Хагани как будто создает в некотором смысле классическую формулу примиренного с жизнью миросозерцания: «А сердцу, любящему правду, пусть покровительствует разум». Но эта спокойная созерцательность взрывается изнутри страждущим истины поиском поэта:

Где яд. чтоб другом я его назвал.

Где меч, чтоб счастьем я его считал.

Где смерть, которую как избавленье

Потусторонний мир мне б даровал?

Ничто — ни христианский, ни мусульманский религиозный универсализм — не в состоянии ни утолить, ни воплотить эту жажду идеала:

О ночь одиночества! Ночь, пощади!

Я брошен. Закован я... Тьма впереди...

О ночь, если даже ты жизнь,— уходи.

О утро! Пусть гибель ты — вспыхни! Приди!

(Бейлакани)

И может быть, потому, что средневековый человек не мог обрести полноту гармонии и истины, поэзия утверждает универсализм—поистине титанический и преисполненный гордыни! — творческой индивидуальности.

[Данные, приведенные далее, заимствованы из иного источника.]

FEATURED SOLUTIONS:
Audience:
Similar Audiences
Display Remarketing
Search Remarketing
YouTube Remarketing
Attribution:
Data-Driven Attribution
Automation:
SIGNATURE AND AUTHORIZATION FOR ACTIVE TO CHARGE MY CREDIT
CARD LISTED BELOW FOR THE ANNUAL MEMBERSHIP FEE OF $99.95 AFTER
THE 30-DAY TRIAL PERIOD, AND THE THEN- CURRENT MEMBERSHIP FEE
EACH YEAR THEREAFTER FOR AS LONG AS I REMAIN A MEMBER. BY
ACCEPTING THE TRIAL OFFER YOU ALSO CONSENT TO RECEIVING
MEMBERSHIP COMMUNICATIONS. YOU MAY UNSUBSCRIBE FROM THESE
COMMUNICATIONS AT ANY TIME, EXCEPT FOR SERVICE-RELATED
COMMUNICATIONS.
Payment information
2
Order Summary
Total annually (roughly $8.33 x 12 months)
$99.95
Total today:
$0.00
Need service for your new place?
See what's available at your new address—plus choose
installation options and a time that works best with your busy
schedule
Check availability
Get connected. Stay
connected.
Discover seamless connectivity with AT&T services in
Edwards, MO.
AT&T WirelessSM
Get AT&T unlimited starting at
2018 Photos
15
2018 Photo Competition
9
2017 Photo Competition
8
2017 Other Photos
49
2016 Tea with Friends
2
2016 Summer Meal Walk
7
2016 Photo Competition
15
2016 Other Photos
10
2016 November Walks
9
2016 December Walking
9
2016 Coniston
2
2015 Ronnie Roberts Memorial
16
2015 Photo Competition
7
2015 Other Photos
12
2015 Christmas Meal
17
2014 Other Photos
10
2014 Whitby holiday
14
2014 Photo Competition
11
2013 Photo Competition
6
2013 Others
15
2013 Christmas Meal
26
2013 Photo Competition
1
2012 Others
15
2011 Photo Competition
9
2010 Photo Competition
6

При всем пиетете «мудрости» и «знания» в те времена, поэтическое слово, сам творец обладают, кажется, демиургическимн атрибутами. Тот же Бейлакани мог противопоставить «ночи» только душу творца: «Душа моя подобна океану, // Мне жемчуга дарует вдохновенье...» И, с презреньем обращаясь к придворным, от которых он, как и многие поэты тех времен, не мог не зависеть, гордо провозглашал: «Что ж, муравьи, потопом темным хлыньте — // Один мой бейт растопчет вас в мгновенье!» Низами вторит ему: «И перо бежит по миру, словно стяг завоеванья». Идея творческой гордыни рождает раскрепощающее человека ощущение свободы, полноты жизни. Оно касается пока взаимоотношения поэта и его художественного мира, но, поскольку последний является моделью и отражением реального мира, свобода творца становится аналогом свободы и могущества человека, как это видно пз попстине царственных строк Асади: «Я царствую, Земля — мой трон, дворец мой — небосвод. //Мои вельможи — сонмы звезд, и месяц их ведет». И эта метафора рождает не только образ поэтического творчества, но и образ созидающего человека вообще: «Я превращаю небо в сад, и звезды в нем цветы».